Creo que todos los seres humanos conocemos el sufrimiento, tanto en lo individual como en lo colectivo. Basta con echar un vistazo a las noticias para reconocer que como humanidad seguimos generando y padeciendo sufrimientos, todos desgarradores y lamentables, aunque algunos tengan mayor cubrimiento e impacto que otros. Esos padecimientos colectivos tienen eco en los personales, esos que nos creamos nosotros mismos, pues es lo que hemos aprendido generación tras generación.
Nuestra historia común está plagada de violencias de todo tipo y es preciso reconocer que todas ellas han hecho parte del proceso evolutivo. Aunque a veces nos creamos muy superiores, los seres humanos tenemos niveles de consciencia bastante incipientes; con todo ello, estamos en el proceso de desarrollarla, pues a ello hemos venido. Somos párvulos que requerimos comprensión y paciencia, pues estamos aprendiendo.

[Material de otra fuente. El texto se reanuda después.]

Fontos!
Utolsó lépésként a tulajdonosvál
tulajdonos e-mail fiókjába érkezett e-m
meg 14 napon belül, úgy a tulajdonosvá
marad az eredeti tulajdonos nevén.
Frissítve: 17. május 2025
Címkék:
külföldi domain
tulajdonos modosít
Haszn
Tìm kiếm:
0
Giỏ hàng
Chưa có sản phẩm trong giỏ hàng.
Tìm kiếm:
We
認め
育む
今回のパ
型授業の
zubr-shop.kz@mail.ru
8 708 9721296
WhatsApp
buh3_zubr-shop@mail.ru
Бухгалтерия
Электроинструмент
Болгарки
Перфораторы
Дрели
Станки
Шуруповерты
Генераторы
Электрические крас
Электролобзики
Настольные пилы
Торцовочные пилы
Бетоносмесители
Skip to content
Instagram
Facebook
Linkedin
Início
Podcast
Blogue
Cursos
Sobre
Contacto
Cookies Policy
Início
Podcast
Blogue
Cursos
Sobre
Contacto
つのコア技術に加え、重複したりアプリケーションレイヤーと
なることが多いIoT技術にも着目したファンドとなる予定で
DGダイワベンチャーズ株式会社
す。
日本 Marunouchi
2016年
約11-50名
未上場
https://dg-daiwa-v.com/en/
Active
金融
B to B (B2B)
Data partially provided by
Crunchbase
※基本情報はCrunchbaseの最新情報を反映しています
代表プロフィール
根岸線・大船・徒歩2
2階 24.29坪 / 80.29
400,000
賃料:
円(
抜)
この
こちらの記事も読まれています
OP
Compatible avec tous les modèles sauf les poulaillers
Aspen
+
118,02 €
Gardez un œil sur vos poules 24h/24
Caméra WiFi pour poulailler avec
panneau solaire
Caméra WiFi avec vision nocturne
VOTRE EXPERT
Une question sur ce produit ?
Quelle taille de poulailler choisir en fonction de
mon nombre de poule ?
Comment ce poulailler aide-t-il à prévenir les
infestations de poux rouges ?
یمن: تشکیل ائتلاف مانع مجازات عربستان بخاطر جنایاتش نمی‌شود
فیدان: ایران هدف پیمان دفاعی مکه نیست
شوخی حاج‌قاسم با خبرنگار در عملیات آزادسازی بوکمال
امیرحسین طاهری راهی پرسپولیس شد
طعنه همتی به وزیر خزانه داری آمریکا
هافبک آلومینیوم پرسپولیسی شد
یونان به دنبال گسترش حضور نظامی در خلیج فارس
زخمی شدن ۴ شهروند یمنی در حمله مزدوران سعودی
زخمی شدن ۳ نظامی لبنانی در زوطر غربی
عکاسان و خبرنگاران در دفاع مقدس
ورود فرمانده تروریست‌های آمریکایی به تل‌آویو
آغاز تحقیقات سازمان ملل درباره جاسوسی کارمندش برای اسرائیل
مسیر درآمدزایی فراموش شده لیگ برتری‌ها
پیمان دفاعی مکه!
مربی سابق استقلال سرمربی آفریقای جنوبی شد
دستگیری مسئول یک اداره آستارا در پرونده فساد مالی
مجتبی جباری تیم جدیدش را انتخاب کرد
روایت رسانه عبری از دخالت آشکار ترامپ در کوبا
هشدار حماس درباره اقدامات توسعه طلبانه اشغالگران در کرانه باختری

Creo que hemos requerido esos sufrimientos con el propósito de reconocer que podemos dejar de sobrevivir en la lucha para vivir en el amor. Sé y compruebo cada día que las cosas no ocurren por casualidad ni sin sentido, por tristes, terribles o dolorosas que sean. En esas calificaciones que le damos a lo que ocurre nos enredamos, nos perdemos del camino, pues invertimos nuestra energía en recrear en la mente eso espantoso que sucede o nos sucede y creamos discursos, con nuestra voz interior o en el diálogo con otros, enfocados en los problemas y no en las soluciones.
Cuando solo tenemos atención para los problemas, cuando además de ello en nuestros encuentros familiares o sociales los temas de conversación se basan en nuestra terrible percepción del mundo, se genera una masa mental que nos paraliza, aunque creamos que estamos transformando al país y al mundo. Resulta que ocurre todo lo contrario, pues con nuestra energía estamos alimentando eso que tanto criticamos. Es por esto que luego de hacer los duelos, solidarizarnos y lamentarnos por las situaciones en verdad tristes que nos circundan, necesitamos movernos hacia la acción, dinamizar la energía que corre el riesgo de quedarse estancada cuando nos anclamos en la queja, la crítica inútil, el juicio despiadado y nos regodeamos en el sufrimiento.
La clave, entonces, está en que seamos capaces de formularnos preguntas fundamentales para superar las crisis y que nos sacan de la victimización hacia el protagonismo, a asumir plenamente eso que nos ocurre, pues nosotros somos los responsables más allá de la intervención de terceros: ¿por qué me he generado este sufrimiento?, ¿para qué lo he vivido?, ¿qué puedo aprender de él?, ¿en qué forma lo puedo trascender?, ¿cómo puedo usar eso para ser mejor persona? Es posible que estas preguntas generen un rechazo inicial, una resistencia comprensible pues la generalidad es echarle la culpa a lo externo, bien sean los otros o la situación. Si nos damos el permiso de hacerlas y responderlas, encontraremos caminos. Ya Buda lo decía hace 2500 años: el dolor es inevitable, el sufrimiento es opcional, frase esperanzadora pues nos abre la puerta a buscar esas opciones que nos permitan vivir sin sufrimiento.